We Singletons Need to Stick Together

I'm skipping out on my cousin's wedding this summer, and instead sending a housewarming gift to his single older brother.

Nothing against my cousin, or his fiancee, or weddings. Mostly it's just that it's all the way in California. All of my cousins who have gotten married so far have done so on the west coast, so I haven't been to any of the weddings of this generation of my family, except of course my own brother's.

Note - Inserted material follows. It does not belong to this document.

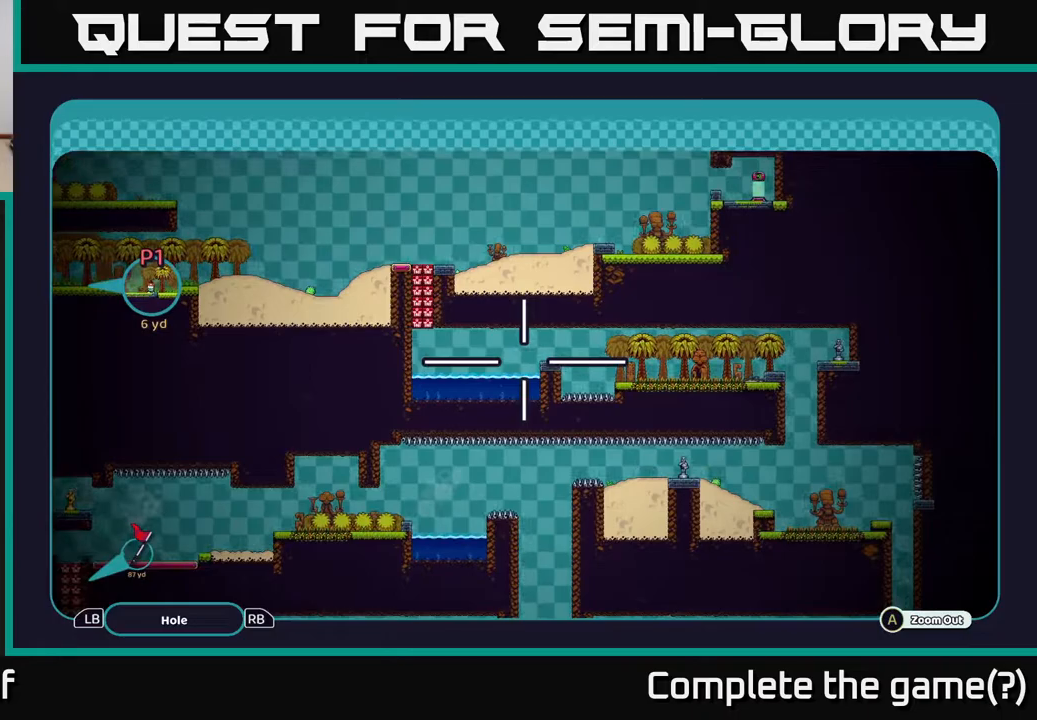
{"buttons": ["A"], "left_stick": "center", "right_stick": "center", "events": []}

Now another of my cousins has announced his engagement, which means that half of us (on Mom's side of the family) are paired off. Out of 12 grandchildren, four are married, two are engaged, two are too young to even be thinking about such things, three are in their early twenties, and as such still on the early end as far as looking for a life partner is concerned, and one is well within the prime marrying timeframe for people of her demographic profile but with no prospects in sight.

I'm taking this latest engagement announcement rather personally. Even though I know full well there's no rational reason to do so. I should probably pull out my Cognitive Behavioral Therapy journal and work through this nonsense, rather than whine about it on my blog for all the world to see. But, well, it's my blog, and I'll cry if I want to (cry if I want to, cr-y if I want to...).

See, Jason is the only cousin I've got who's older than me. So as long as he remained single, it didn't bother me so much that the cousins who are younger than us have been getting married left and right. He was one of the points of comparison, within my family at least, that said to me that it's okay to still be single. I don't even really know Jason that well, or what his life has been like over the last decade or so, but his existence as a fellow single grandchild was a comfort to me.

Sigh. I know there are much more productive ways of dealing with singleness-angst than sitting around feeling sorry for myself. There are no prospects in sight mainly because I've more or less taken myself out of the game over the past year or so. And I'm almost ready to get back out there. Except that I'm just now pouring myself into getting my career back on track, after letting that also get derailed over the last year as well. And I don't think I have the energy for both big projects at the same time. (And believe me, dating is a big project. At least for an introvert like me.)

I am quite vulnerable to a certain vicious cycle -- When I'm depressed about my non-existent social life, I lose motivation in my work, because I'm tired of that being the defining feature of my life. So I let my work slip, but don't build up my social life, because I'm feeling so guilty for not getting my work done. Then my self esteem plummets, because I'm not even doing any good at the one thing I'm good at. Finally I get the help I need and start to pull myself together, and if I'm not careful, the whole thing starts over again.

Well, I'm working on that. One step at a time. And in the meantime, I can take care of myself and the people I care about, whether we're paired off or not.

And wish the best to Jason and Jessica, and Matthew and Jessica, and all the rest.